◆ Description of the task ◆
A single number is wanted: how many lines of the records below contain the word "доставка".

◆ Extracted information ◆
* * * * * * * * *
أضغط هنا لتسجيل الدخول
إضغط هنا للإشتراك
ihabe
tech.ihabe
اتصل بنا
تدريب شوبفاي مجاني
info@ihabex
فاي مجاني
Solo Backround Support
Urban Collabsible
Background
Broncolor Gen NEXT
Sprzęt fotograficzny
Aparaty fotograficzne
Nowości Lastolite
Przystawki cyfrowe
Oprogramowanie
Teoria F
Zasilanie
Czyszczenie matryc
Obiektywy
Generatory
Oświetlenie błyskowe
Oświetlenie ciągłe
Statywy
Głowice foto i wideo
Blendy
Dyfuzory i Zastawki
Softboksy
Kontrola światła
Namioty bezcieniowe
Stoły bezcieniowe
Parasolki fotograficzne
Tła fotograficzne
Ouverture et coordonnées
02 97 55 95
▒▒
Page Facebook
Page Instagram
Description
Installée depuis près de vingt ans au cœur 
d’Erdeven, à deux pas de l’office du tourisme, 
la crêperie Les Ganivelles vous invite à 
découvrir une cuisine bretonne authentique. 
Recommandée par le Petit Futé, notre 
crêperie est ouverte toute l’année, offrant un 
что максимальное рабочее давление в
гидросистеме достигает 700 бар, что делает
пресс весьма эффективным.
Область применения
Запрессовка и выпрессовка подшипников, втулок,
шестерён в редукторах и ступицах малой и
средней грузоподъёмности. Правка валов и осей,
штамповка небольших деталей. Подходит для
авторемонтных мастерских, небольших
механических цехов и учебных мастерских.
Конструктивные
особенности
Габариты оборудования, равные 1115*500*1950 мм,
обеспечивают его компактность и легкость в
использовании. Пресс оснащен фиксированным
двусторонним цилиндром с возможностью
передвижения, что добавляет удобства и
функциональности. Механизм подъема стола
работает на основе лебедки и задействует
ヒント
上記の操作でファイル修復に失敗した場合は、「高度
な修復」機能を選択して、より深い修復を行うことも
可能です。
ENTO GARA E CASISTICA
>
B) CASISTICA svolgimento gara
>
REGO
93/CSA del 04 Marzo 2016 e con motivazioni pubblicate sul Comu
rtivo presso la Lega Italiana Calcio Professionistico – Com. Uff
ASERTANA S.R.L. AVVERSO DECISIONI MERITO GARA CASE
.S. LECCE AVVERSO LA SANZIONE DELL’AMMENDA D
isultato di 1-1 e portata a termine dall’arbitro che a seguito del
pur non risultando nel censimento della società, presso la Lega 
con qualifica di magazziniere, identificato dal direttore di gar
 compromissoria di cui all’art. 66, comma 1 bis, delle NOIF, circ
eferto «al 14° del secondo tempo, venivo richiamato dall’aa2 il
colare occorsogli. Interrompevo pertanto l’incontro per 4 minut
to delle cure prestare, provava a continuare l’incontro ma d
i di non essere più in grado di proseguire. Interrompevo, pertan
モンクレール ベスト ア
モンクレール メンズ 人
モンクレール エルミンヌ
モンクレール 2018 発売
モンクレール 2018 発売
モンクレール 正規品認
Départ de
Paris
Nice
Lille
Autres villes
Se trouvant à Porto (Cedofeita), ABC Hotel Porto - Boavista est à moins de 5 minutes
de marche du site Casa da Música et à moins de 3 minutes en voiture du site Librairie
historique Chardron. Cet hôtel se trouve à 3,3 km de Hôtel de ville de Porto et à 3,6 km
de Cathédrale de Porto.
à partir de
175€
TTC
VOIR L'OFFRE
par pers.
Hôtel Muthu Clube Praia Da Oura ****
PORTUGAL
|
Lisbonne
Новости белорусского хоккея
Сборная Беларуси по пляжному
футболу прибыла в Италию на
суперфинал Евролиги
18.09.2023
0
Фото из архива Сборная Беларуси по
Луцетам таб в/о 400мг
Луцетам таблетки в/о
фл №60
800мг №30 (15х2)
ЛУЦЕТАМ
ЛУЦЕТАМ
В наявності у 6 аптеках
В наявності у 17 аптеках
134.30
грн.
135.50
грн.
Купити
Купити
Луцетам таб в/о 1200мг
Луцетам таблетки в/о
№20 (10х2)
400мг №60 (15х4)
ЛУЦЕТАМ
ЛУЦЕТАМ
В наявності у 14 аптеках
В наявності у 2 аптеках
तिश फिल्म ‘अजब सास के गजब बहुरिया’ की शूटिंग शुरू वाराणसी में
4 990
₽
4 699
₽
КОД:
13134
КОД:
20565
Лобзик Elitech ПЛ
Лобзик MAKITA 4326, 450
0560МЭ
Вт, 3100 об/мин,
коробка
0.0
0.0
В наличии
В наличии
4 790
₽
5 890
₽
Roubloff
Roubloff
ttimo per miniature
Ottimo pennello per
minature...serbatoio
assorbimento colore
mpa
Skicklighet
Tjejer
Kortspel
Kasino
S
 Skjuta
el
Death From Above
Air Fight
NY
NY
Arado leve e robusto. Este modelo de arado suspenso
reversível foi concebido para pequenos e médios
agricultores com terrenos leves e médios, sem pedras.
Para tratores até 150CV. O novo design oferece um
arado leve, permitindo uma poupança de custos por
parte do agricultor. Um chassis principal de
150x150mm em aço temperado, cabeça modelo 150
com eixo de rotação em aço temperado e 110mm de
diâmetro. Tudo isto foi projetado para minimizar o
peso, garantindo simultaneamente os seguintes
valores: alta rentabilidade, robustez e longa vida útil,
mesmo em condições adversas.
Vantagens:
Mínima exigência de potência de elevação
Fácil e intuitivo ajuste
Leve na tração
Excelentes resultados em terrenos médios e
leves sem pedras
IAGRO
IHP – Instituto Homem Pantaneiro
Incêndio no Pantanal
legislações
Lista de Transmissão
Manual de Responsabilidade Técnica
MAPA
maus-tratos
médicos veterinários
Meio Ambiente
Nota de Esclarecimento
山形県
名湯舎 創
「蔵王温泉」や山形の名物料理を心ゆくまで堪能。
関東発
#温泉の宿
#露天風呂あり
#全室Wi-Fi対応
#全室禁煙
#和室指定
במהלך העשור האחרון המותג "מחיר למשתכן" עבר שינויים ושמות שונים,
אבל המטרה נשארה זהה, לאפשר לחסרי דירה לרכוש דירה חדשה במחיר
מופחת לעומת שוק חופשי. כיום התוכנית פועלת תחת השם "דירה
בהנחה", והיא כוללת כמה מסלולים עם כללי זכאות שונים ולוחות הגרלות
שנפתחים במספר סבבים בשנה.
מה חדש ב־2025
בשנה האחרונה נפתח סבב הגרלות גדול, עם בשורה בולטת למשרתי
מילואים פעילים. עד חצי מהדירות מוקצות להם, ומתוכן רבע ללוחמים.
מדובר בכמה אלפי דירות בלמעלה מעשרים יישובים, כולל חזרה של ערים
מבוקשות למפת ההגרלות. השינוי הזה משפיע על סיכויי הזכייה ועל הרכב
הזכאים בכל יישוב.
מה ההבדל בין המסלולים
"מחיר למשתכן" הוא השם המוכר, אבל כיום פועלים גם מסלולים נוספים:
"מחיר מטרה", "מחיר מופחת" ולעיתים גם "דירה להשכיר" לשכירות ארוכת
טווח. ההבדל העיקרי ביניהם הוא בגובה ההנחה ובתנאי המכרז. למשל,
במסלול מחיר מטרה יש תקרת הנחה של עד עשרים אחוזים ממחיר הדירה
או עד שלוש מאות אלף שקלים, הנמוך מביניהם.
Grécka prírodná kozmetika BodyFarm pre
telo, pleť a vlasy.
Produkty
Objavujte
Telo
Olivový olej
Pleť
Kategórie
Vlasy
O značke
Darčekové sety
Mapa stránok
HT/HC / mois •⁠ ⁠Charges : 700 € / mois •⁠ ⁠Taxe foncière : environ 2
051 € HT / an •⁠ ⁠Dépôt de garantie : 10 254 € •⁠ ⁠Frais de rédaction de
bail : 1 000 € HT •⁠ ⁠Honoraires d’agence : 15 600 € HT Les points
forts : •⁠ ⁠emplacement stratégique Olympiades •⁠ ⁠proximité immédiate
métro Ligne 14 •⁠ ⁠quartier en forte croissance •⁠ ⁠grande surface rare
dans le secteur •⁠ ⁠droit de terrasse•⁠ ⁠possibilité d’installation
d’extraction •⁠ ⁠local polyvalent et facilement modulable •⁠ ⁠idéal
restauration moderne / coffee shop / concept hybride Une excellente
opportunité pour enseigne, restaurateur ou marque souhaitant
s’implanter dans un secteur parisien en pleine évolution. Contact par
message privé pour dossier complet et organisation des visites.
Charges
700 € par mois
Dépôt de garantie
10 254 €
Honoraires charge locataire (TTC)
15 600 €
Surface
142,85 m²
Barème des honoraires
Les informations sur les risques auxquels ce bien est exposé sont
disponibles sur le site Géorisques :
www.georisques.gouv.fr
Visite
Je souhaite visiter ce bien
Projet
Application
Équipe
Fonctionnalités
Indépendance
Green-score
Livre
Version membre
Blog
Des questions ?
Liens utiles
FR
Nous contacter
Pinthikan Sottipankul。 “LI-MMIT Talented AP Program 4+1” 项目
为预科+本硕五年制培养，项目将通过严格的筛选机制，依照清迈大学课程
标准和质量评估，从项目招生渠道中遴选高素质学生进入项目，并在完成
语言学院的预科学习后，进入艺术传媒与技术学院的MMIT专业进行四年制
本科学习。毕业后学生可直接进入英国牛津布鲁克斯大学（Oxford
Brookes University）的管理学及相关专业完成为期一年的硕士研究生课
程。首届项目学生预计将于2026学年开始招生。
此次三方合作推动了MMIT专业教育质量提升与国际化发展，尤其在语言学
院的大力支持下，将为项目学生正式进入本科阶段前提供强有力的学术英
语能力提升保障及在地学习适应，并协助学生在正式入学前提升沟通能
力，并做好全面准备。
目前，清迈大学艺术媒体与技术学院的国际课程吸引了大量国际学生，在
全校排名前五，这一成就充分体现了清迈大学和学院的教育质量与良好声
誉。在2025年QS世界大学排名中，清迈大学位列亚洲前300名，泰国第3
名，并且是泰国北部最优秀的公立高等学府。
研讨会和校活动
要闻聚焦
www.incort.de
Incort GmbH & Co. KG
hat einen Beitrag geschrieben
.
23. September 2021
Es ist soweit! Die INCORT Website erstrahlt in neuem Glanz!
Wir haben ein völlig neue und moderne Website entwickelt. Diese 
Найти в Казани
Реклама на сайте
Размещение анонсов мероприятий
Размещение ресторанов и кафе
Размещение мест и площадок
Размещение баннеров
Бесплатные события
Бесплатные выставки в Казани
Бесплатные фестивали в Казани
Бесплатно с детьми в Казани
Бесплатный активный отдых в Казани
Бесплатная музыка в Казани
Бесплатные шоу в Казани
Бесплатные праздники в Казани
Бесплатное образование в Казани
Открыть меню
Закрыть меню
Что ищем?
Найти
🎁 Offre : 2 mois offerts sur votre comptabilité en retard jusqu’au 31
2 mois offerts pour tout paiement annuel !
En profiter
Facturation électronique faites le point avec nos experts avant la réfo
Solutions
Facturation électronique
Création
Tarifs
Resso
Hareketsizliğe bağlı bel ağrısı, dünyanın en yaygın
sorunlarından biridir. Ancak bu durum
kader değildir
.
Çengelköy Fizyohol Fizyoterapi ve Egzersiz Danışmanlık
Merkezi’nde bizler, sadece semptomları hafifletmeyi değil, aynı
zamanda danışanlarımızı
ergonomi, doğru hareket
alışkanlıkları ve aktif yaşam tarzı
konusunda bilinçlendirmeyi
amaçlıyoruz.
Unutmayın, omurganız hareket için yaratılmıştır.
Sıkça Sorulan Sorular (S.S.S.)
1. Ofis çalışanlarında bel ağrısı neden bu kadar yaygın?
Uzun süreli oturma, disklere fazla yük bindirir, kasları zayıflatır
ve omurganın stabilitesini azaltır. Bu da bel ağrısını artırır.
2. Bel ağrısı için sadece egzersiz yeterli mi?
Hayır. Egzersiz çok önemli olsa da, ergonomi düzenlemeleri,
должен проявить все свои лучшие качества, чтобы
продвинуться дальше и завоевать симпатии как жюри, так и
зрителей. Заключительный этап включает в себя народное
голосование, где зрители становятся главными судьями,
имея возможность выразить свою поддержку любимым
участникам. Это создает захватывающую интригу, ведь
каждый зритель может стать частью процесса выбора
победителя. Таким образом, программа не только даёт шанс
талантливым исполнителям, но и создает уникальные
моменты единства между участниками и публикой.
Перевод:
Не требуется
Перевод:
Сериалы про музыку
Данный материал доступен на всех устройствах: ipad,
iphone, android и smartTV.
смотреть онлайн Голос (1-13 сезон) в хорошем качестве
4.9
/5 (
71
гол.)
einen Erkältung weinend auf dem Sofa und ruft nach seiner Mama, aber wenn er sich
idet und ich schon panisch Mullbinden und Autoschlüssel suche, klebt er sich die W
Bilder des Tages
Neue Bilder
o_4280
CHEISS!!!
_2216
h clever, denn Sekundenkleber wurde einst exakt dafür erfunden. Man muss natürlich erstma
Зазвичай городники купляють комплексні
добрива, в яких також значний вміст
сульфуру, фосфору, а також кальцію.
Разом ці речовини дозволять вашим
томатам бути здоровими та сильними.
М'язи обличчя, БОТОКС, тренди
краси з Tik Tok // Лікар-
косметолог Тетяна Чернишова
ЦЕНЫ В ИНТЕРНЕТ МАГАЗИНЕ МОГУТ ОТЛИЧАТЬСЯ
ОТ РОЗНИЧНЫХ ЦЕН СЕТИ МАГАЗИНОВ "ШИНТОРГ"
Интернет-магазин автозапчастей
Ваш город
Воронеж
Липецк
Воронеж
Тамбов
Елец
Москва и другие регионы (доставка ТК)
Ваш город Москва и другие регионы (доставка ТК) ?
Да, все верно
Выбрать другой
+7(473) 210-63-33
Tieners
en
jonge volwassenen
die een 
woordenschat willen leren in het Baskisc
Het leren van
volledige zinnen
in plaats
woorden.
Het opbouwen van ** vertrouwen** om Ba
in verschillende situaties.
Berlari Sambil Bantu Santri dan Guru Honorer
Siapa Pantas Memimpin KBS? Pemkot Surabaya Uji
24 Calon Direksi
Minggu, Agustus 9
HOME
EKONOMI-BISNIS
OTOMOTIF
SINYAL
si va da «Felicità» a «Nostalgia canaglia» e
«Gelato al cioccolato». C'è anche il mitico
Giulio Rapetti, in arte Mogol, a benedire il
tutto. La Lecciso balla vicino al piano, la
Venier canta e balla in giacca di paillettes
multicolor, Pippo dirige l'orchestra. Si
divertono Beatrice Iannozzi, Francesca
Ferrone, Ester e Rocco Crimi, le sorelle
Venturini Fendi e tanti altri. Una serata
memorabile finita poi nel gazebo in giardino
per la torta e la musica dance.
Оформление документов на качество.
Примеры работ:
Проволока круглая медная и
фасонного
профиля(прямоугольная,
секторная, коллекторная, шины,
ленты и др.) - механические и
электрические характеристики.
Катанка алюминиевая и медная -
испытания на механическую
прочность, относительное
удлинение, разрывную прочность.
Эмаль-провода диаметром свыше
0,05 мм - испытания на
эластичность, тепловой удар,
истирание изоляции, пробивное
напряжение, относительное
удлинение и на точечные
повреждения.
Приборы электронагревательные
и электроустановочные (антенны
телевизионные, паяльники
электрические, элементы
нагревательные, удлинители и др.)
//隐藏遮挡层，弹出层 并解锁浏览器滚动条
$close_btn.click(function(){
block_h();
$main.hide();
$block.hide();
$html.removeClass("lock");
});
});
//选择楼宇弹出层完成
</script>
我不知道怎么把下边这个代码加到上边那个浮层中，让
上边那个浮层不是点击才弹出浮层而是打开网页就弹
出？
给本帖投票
* * * * * * * * *
◆ Exercise output ◆
2